An Active Site Nucleobase

Possible roles for a nucleobase in catalysis could range from the effective and ordinary (positioning reactive groups through hydrogen bond interactions) to the more exotic and elusive (general acid-base catalysts) to something in between (electrostatic shielding). Biochemical evidence and the crystal structures have led to the hypothesis that a cytosine located in the active site of the HDV ribozyme acts as a general acid-base catalyst (Tanner et al. 1994; Ferre-D'Amare et al. 1998a; Perrotta et al. 1999b; Nakano et al. 2000; Shih and Been 2001b; Ke et al. 2004).
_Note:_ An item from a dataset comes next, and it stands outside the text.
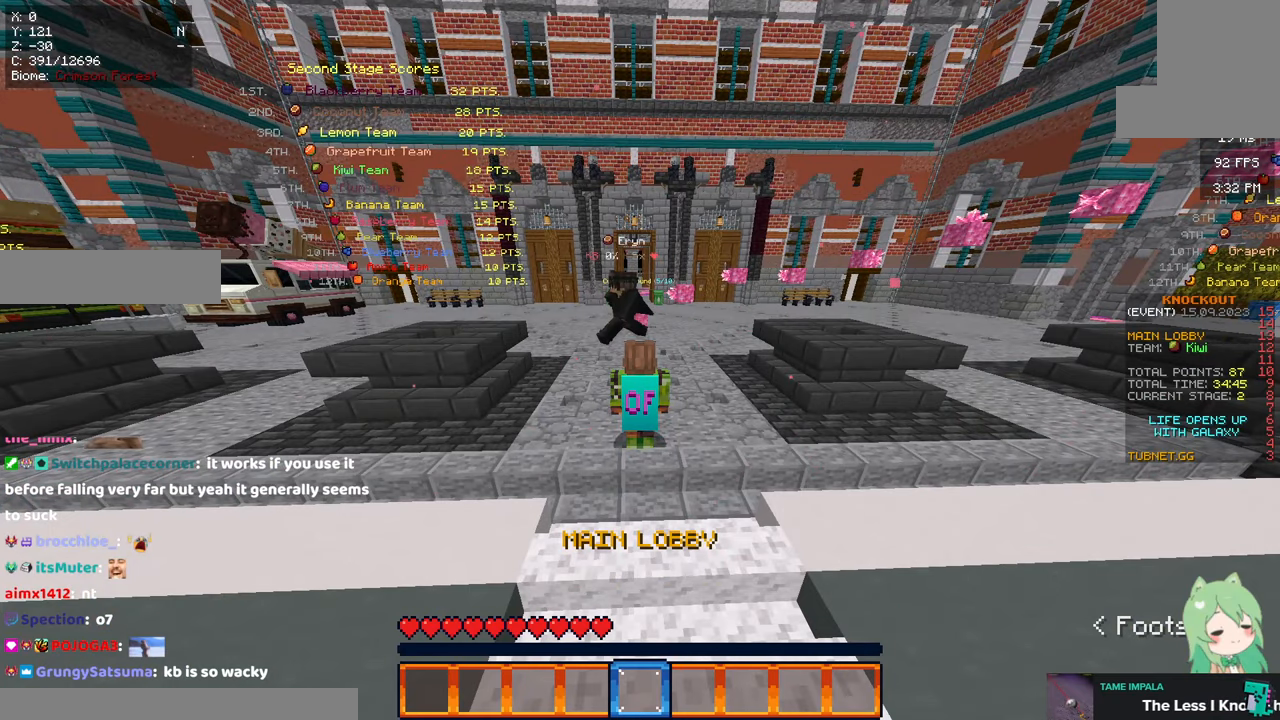
{"keys": [], "mouse": [], "events": []}
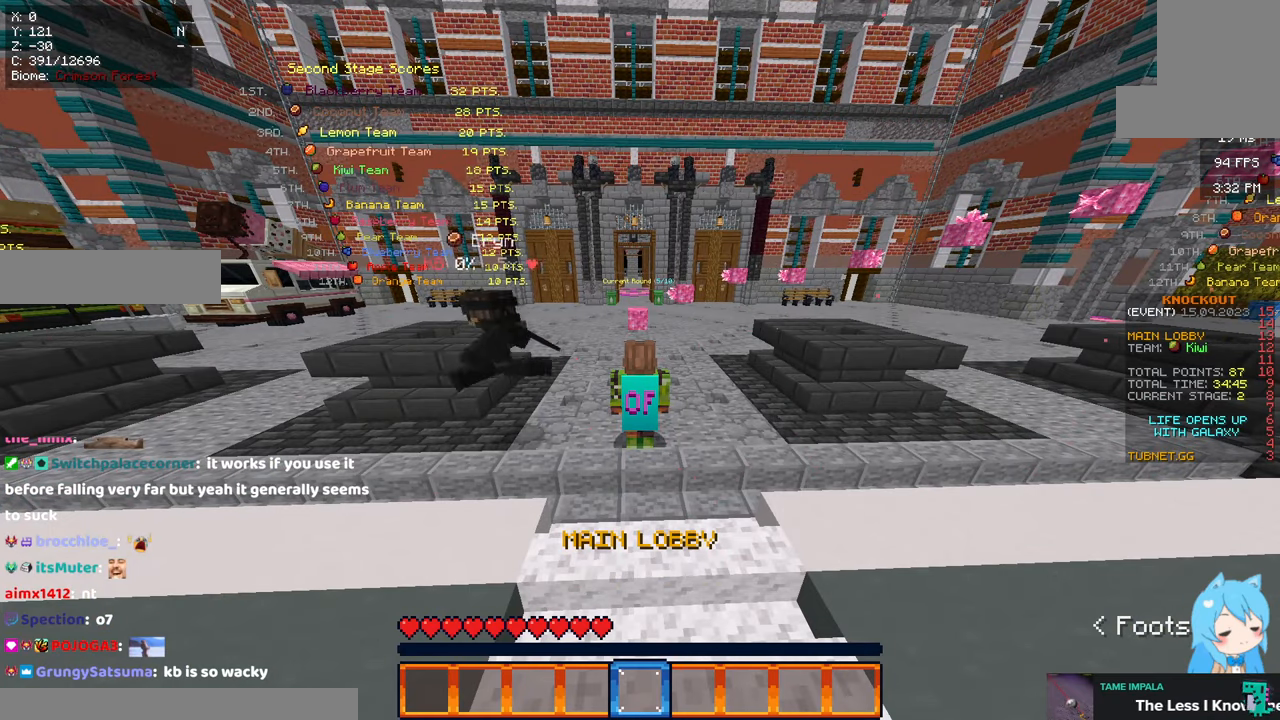
{"keys": [], "mouse": [], "events": []}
Early mutagenesis results suggested that Cyt75 in the genomic HDV ribozyme and Cyt76 at the equivalent position in the antigenomic ribozyme may have an important role in the cleavage reaction (Tanner et al. 1994; Perrotta and Been 1996). Lower, but measurable, activity could be detected with the cytosine to adenine substitution (Perrotta and Been 1996; Perrotta et al. 1999b; Nakano et al. 2000). However, it was the structure of the cleaved genomic ribozyme that provided the strongest support for cytosine playing a specific catalytic role (Ferre-D'Amare et al. 1998a). In the cleaved RNA, the cytosine is well positioned in the active site to act as a catalytic group, and both the O2 and N3 of Cyt75 are within hydrogen-bonding distance to the 5' hydroxyl group oxygen generated following the cleavage reaction. A specific model with the nucleobase of Cyt75 acting as a general acid-base catalyst and accepting a proton from the 2' hydroxyl group was proposed (Fig. 2b) (Ferre-D'Amare et al. 1998a). Shortly thereafter, a variation of that model was proposed (Nakano et al. 2000) with Cyt75 still acting as an general acid-base catalyst but donating a proton at the 5' bridging oxygen, the leaving group (Fig. 2c). The product structure would appear to be most consistent with Cyt75 acting at the 5' bridging oxygen leaving group but since the cleaved ribozyme lacked the 5' product, evidence for positioning of the 2' hydroxyl and phosphate groups was not available.

Thus, both models propose a role for the Cyt75 side chain that is analogous to the catalytic role of the imidazole group of histidine in RNase A. However, unlike RNase A which has two histidines in the active site that can alternatively function as proton acceptors and proton donors in the two steps catalyzed by RNase A, the active site of the HDV ribozyme may contain only the single catalytic nucleobase. If we continue with the RNase A comparison, a third possible catalytic role for Cyt75 would be equivalent to the lysine side chain stabilizing charge on the cleavage-site phosphoryl group. In the ribozyme this might be through either the exocyclic amino group protons or, in the ionized form of the nucleobase, an N3 proton. Answers to the following questions would help distinguish between possible roles for Cyt75/76. First, is there evidence that the cleavage rate is linked to the ionization state (protonation) of Cyt75/76. If so, is there evidence that Cyt75/76 is actually acting as a general-acid-base catalyst. And, if it is, at what position is the cytosine acting to accept or donate a proton? For the latter, the possibilities are again the 2' hydroxyl group, the 5' leaving group, or maybe a phosphate oxygen.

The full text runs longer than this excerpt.